**Problem**.
Gather all lines in the records below that include the word "yChannelSelector".

(Collected data)

[Start of Attachment]

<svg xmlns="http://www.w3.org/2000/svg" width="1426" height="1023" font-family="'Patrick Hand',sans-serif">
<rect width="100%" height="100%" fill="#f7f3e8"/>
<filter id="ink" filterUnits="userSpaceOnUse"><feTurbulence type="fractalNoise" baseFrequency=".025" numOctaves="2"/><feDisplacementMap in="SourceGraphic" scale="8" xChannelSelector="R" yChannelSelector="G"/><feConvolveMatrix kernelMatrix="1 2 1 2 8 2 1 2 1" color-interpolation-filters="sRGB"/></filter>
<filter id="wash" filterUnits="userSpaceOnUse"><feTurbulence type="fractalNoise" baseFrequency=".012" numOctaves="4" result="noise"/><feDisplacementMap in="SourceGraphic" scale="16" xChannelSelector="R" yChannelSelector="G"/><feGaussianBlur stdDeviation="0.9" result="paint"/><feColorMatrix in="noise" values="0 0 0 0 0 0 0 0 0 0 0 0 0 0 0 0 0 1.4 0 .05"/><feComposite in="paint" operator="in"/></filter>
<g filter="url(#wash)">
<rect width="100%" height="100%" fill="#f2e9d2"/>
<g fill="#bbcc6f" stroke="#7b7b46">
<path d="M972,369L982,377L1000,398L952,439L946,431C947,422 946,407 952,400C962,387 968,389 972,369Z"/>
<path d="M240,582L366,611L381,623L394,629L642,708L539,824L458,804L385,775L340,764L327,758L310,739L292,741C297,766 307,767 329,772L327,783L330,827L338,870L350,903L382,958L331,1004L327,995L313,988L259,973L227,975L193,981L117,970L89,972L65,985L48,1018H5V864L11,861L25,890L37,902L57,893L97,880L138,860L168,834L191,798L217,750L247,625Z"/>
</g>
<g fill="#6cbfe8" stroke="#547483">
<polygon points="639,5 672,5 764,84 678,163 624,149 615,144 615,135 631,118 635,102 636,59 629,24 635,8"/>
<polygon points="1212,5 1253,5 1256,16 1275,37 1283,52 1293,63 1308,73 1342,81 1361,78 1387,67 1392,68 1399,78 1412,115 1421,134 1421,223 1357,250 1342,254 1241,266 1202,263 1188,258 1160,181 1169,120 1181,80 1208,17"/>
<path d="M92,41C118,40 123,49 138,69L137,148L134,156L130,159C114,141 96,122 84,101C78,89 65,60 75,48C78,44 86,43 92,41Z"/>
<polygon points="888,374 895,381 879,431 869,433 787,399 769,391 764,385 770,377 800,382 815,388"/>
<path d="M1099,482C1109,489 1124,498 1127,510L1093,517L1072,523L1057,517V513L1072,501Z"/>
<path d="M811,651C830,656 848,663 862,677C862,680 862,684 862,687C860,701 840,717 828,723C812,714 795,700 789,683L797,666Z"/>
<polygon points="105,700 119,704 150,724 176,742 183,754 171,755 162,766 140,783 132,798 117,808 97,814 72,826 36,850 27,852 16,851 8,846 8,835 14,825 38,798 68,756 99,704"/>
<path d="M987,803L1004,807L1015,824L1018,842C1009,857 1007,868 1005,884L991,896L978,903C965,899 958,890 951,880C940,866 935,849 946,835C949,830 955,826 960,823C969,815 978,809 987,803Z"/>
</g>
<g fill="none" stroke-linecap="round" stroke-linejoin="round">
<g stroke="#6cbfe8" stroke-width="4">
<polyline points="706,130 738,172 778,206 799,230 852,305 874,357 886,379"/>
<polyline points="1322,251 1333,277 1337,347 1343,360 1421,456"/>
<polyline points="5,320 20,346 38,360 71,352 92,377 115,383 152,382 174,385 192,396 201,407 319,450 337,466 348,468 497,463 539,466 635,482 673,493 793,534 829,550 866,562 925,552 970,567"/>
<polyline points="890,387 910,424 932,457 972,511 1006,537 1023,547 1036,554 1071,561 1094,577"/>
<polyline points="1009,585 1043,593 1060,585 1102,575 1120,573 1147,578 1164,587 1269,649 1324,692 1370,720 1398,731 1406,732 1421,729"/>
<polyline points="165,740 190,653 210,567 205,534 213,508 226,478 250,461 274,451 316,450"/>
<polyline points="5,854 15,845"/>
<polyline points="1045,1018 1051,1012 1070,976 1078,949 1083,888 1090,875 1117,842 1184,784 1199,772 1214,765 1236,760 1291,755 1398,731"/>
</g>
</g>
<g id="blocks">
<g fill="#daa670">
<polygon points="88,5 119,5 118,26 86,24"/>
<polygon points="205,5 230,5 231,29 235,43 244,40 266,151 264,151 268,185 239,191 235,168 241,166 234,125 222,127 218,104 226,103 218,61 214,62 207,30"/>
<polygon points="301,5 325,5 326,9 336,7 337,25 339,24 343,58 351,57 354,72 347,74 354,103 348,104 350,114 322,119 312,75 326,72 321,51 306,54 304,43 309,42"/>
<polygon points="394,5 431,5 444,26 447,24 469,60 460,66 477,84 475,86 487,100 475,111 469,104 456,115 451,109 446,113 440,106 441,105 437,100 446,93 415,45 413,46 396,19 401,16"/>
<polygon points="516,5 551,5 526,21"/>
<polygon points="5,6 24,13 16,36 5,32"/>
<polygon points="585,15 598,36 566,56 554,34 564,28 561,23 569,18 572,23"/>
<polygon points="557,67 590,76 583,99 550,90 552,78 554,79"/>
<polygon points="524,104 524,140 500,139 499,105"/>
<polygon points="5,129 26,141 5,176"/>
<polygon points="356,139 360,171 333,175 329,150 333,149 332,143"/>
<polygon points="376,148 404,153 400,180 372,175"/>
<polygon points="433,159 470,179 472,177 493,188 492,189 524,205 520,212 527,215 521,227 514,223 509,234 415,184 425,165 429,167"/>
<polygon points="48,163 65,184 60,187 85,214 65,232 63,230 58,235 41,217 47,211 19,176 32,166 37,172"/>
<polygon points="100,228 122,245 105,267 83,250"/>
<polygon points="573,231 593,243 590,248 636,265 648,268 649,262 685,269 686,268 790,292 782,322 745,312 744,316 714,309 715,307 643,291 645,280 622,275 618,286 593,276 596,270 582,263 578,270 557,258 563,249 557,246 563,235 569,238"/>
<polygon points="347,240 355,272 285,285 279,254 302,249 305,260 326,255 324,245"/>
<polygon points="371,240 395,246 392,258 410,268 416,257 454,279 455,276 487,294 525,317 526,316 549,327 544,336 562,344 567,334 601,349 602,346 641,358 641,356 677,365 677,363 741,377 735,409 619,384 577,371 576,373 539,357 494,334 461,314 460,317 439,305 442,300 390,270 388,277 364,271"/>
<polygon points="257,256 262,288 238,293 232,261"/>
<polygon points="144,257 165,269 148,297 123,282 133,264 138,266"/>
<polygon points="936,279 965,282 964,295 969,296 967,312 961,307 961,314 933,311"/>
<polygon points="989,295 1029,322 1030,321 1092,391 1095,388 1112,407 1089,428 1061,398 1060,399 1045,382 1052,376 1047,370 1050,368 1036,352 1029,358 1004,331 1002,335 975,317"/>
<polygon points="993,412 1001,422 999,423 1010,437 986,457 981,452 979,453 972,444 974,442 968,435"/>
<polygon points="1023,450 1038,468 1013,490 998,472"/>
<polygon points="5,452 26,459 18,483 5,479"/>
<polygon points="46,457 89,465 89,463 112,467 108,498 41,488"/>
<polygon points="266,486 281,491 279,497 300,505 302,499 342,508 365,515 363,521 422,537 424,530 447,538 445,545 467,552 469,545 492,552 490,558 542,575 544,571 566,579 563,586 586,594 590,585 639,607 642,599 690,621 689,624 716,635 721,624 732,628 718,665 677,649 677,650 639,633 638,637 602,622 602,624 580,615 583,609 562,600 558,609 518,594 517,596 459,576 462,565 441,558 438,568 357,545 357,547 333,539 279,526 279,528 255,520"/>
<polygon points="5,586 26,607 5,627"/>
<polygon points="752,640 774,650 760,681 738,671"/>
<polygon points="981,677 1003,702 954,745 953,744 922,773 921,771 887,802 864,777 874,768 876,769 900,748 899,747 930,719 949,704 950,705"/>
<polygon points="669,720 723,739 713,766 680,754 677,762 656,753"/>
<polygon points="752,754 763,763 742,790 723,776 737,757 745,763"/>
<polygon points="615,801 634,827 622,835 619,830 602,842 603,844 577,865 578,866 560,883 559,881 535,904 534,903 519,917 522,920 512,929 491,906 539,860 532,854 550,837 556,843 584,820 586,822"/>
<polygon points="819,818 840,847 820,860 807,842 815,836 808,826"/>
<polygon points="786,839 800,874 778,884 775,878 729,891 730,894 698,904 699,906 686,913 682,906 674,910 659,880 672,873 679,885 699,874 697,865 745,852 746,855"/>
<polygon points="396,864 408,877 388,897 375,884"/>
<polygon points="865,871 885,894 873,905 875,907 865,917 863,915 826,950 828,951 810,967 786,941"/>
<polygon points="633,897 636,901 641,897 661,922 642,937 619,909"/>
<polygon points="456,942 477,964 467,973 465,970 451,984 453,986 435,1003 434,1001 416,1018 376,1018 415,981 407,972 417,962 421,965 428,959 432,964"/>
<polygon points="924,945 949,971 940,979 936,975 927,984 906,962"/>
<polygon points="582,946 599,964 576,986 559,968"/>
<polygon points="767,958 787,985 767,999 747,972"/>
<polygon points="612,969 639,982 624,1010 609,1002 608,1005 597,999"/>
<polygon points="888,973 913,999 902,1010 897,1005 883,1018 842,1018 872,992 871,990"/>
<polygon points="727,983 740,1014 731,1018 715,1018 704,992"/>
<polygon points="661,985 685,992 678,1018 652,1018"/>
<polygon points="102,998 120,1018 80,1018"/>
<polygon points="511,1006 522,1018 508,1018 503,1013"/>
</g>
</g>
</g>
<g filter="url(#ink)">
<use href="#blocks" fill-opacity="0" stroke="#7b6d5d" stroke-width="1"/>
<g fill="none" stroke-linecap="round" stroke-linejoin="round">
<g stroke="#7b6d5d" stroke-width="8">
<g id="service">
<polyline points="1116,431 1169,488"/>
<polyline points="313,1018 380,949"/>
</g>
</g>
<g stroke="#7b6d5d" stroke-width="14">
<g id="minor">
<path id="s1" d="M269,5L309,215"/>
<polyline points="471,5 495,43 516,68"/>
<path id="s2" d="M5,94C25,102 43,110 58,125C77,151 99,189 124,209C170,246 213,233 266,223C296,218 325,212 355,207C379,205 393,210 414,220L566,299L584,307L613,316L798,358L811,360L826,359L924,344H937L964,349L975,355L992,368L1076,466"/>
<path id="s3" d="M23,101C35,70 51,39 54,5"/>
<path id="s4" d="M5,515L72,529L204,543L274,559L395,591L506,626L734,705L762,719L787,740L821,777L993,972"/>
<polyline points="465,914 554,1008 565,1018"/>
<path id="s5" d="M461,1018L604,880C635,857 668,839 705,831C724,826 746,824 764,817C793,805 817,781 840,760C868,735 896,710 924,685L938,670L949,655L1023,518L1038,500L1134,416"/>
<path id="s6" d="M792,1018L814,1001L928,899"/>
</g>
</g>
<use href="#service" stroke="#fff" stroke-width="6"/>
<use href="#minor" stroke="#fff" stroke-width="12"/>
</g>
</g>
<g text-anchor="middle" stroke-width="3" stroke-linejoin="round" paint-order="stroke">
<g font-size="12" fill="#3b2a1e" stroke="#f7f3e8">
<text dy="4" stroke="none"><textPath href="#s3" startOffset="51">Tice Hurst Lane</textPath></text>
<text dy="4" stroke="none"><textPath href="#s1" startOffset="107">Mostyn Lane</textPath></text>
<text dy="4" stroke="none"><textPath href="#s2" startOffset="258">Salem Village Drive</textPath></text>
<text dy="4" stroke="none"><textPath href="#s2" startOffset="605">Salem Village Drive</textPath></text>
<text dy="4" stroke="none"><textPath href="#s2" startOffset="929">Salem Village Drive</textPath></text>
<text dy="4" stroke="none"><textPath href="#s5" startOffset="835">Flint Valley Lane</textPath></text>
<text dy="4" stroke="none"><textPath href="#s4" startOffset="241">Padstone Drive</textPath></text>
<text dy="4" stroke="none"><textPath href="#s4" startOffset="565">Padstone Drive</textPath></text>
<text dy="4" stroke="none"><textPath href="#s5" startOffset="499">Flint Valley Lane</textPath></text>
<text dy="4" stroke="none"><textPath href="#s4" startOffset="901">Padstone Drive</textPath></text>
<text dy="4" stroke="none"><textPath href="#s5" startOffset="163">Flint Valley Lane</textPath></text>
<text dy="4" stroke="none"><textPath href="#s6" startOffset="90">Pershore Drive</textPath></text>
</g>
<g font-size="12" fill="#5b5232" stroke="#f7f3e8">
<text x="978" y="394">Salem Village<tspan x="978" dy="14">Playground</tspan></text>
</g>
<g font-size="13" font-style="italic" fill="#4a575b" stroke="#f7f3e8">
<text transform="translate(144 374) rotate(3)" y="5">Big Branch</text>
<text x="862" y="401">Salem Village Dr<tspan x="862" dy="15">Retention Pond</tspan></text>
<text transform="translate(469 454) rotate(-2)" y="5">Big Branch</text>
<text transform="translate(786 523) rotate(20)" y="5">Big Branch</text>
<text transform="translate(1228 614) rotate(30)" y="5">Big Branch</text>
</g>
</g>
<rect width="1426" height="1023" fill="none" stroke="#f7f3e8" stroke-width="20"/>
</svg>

[End of Attachment]

**Answer section**.
<filter id="ink" filterUnits="userSpaceOnUse"><feTurbulence type="fractalNoise" baseFrequency=".025" numOctaves="2"/><feDisplacementMap in="SourceGraphic" scale="8" xChannelSelector="R" yChannelSelector="G"/><feConvolveMatrix kernelMatrix="1 2 1 2 8 2 1 2 1" color-interpolation-filters="sRGB"/></filter>
<filter id="wash" filterUnits="userSpaceOnUse"><feTurbulence type="fractalNoise" baseFrequency=".012" numOctaves="4" result="noise"/><feDisplacementMap in="SourceGraphic" scale="16" xChannelSelector="R" yChannelSelector="G"/><feGaussianBlur stdDeviation="0.9" result="paint"/><feColorMatrix in="noise" values="0 0 0 0 0 0 0 0 0 0 0 0 0 0 0 0 0 1.4 0 .05"/><feComposite in="paint" operator="in"/></filter>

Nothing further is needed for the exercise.